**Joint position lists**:
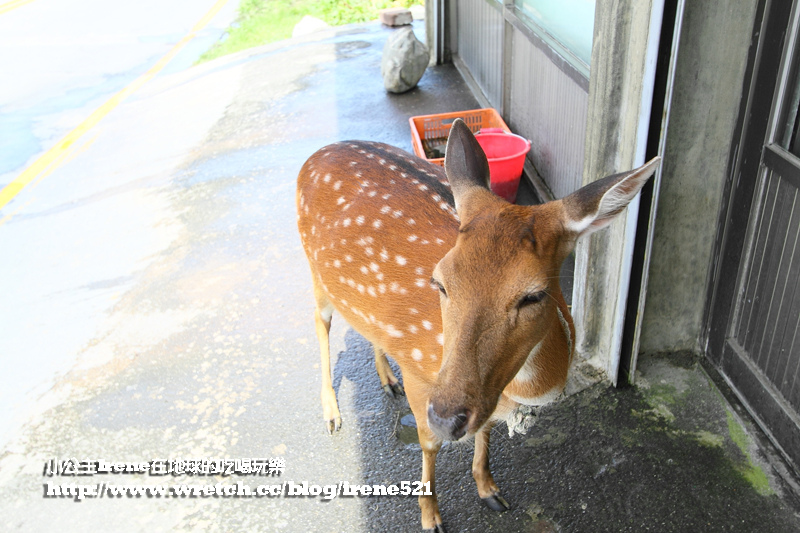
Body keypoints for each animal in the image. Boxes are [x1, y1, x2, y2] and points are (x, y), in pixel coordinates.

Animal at [296, 118, 660, 528]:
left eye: (534, 294)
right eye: (440, 281)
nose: (448, 417)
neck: (518, 392)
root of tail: (319, 151)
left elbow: (485, 430)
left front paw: (490, 491)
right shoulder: (420, 375)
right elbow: (428, 443)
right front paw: (431, 518)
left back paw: (387, 381)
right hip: (314, 270)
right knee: (320, 324)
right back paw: (331, 413)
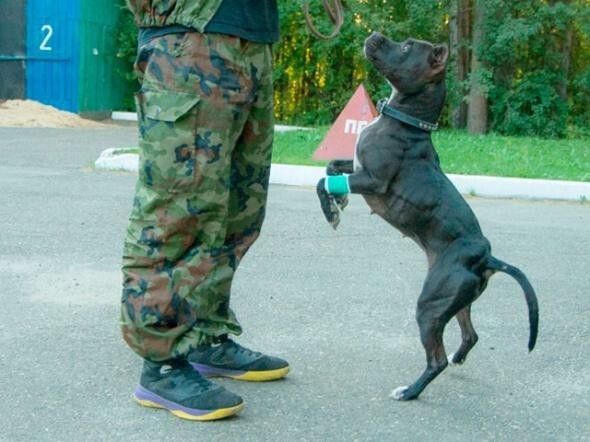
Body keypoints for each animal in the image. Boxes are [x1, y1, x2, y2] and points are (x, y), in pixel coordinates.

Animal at [320, 32, 540, 400]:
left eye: (408, 46)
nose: (374, 34)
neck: (407, 120)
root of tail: (487, 257)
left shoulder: (372, 180)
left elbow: (321, 180)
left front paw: (330, 210)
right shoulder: (358, 168)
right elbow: (330, 167)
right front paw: (338, 203)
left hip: (430, 304)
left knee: (435, 359)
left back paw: (409, 391)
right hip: (456, 300)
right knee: (470, 335)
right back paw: (457, 358)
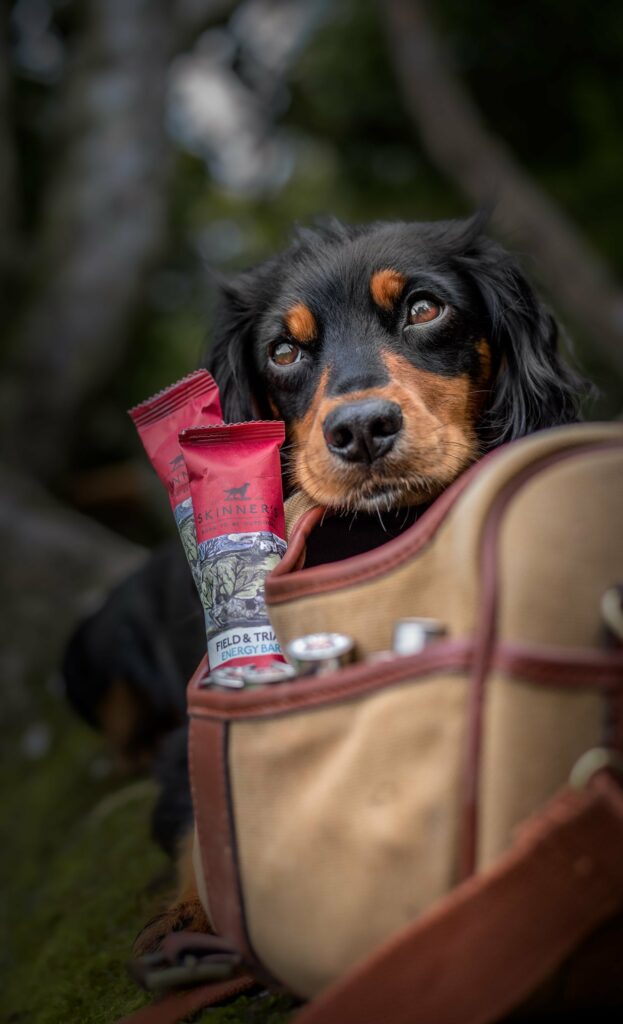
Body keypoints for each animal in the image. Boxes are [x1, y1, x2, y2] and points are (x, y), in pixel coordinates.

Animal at [60, 214, 586, 950]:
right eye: (283, 351)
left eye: (424, 309)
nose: (361, 430)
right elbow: (196, 809)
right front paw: (189, 913)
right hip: (90, 651)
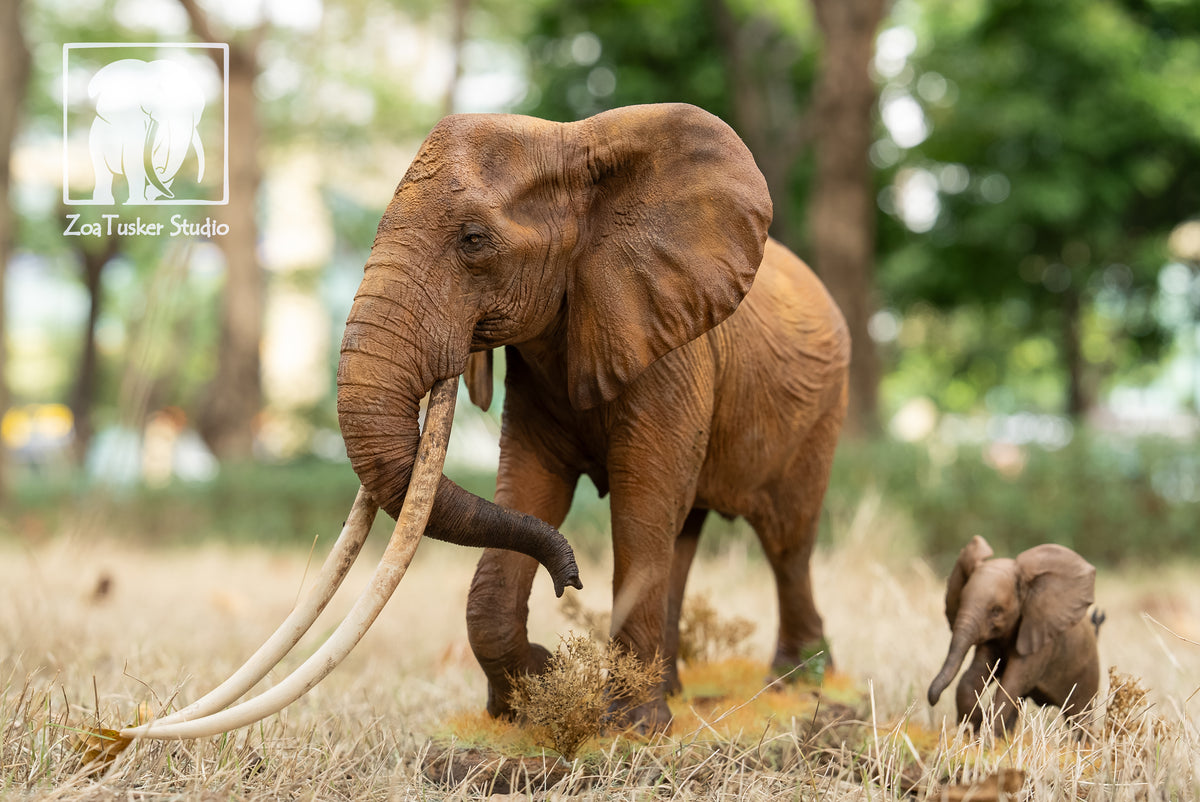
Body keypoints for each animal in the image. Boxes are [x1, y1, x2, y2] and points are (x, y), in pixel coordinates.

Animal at [335, 102, 851, 732]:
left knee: (786, 539)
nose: (570, 581)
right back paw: (679, 689)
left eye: (473, 241)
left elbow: (642, 500)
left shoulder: (672, 349)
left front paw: (630, 728)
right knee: (686, 534)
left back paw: (800, 684)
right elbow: (530, 492)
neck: (573, 146)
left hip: (818, 412)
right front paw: (528, 700)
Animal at [927, 535, 1101, 735]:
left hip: (1088, 674)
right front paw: (974, 725)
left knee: (1080, 718)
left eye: (996, 611)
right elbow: (974, 674)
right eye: (960, 601)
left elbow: (1013, 682)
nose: (933, 700)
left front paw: (983, 733)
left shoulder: (1042, 639)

**Work instruction**:
Could you report how many lines of the entries include the word "shoulder"? Only the number is needed.

**Answer space**:
5